If interviews my college students conducted in New York this semester are any indication, marriage in America is dead. I don't mean "in trouble" or "struggling," I mean dead. Many of the New York 20-somethings questioned have no confidence in matrimony and have reduced it to merely a contracted long-term dating relationship. When my students, in asking about cultural views, came to the topic of marriage, these New Yorkers in their 20s responded with some of the most heart-wrenching descriptions of the institution, which to me signals trouble for the future of American family life.
Here are just a few of the sample responses:
- 24-year-old male from Manhattan: "Don't even get me started! Well, marriage is a piece of paper. It's a certificate. I mean legally, that's what marriage is. Marriage was not originally supposed to be about love, the way it is understood now. I think it was largely about families given tax benefits and now it's become completely distorted. What does it mean to be married? It doesn't mean anything anymore. It doesn't mean [expletive]. It used to be about commitment but people get divorced all the time now."
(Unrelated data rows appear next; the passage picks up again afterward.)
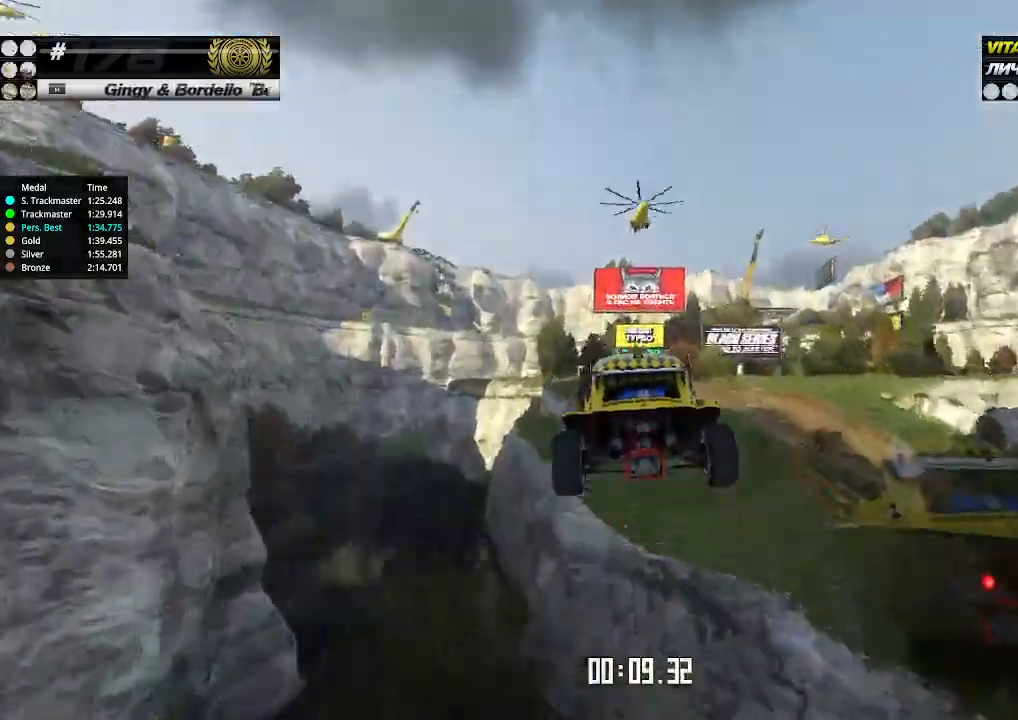
{"keys": ["right", "up"], "events": []}
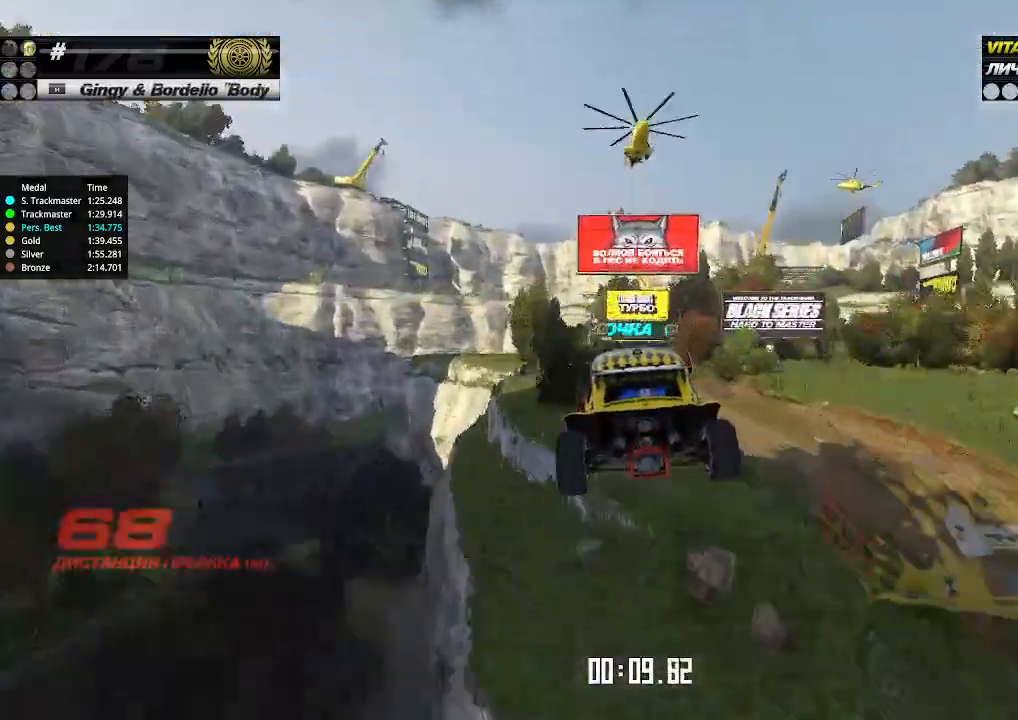
{"keys": ["right", "up"], "events": []}
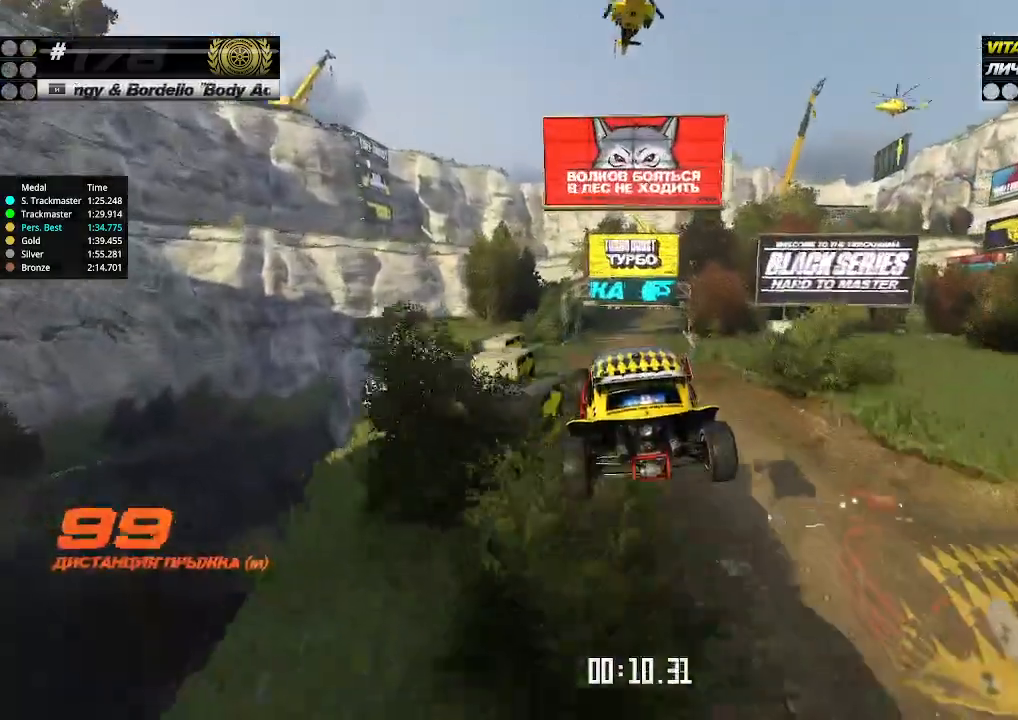
{"keys": ["right", "up"], "events": []}
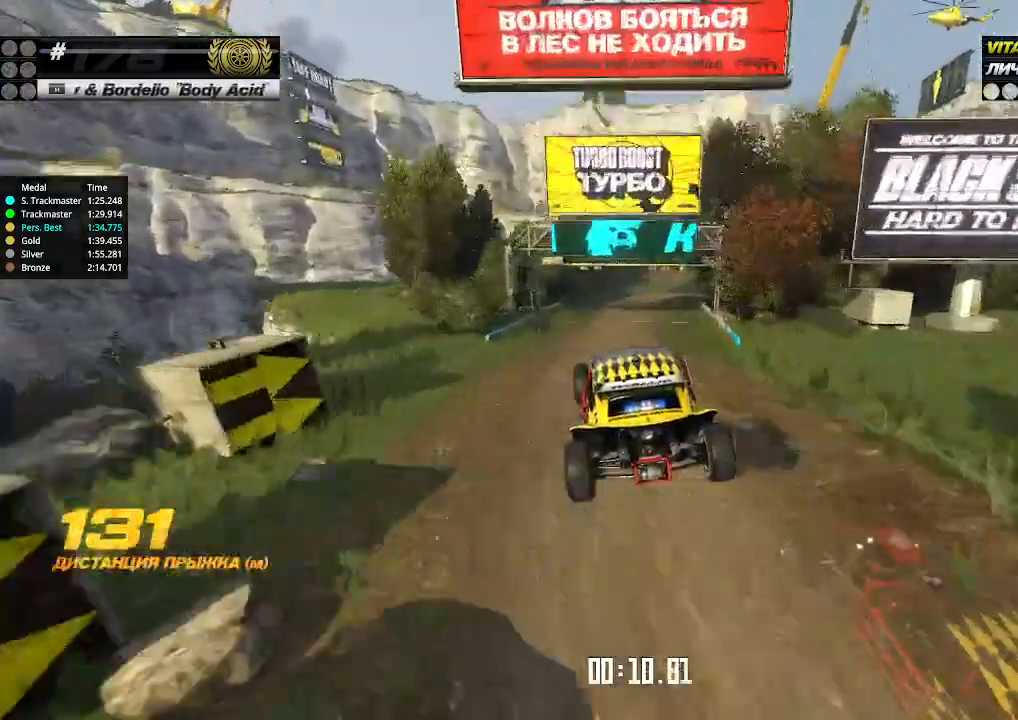
{"keys": ["right", "up"], "events": []}
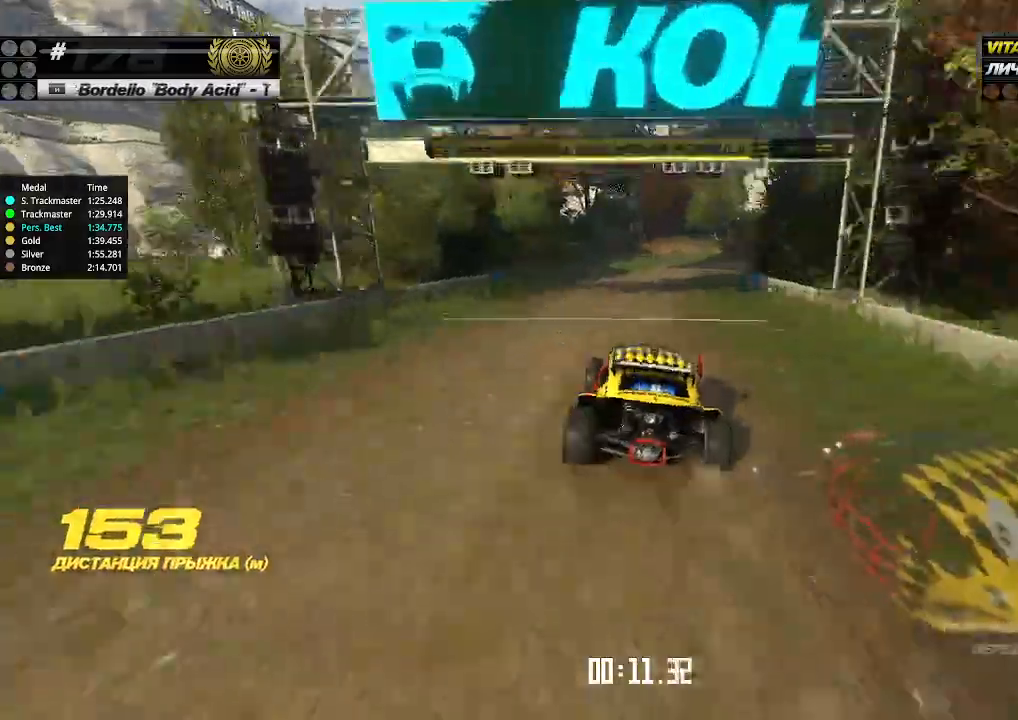
{"keys": ["right", "up"], "events": [[66, "right", "up"], [133, "right", "down"], [233, "right", "up"], [333, "right", "down"], [433, "right", "up"], [500, "right", "down"]]}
- 27-year-old male from Queens: "Traditionally it has been a man and a woman who are in love, and, under God, are brought together, to live the rest of their lives together and have a family. This is ideal. For me, well, you might call me a hopeless romantic, but it's when you find someone you love and you get to know everything about them and they know everything about you, and you grow old together. It's possible, I think. It could be a man and an elephant, although I don't think the elephant could have the same feelings. It's just two people, not just a man and a woman, could be a man and a man, could be three men. Ideal is monogamy, I think it's possible, but it doesn't really happen."
- 21-year-old female from Midtown Manhattan: "I actually kinda don't really believe in marriage. People can be happy just being with another person they love for the rest of their lives without being married. I think marriage is something that society kinda says that when you get to a certain age you're just like "Oh, I have to get married; that's the right thing to do," and I think a lot of people kinda look down on you when you're not married. So, I think it's just a societal thing."
These three by far are not the most extreme examples, but they do best represent the overall beliefs shared by most in the 50 to 60 surveys we conducted.
What Christians should find troubling is (1) their definition of marriage seems to have little or nothing to do with procreation, and (2) marriage to them is nothing more than a relational contract between people with strong feelings for each other. If young Americans only believe feelings and a contract to be the essence of marriage, then it will be increasingly difficult to convince them that something like same-sex marriage or polygamy should not be legal.
Truthfully, supporters of traditional marriage between one man and one woman will likely lose the public debate about alternative forms of marriage until they can successfully tie marital sex to procreation as normative and stop divorcing themselves. But in the end, if moral norms do not define the practice of marriage in America, then we can't be surprised when young adults say that marriage "doesn't mean anything anymore." Honestly, can we blame them?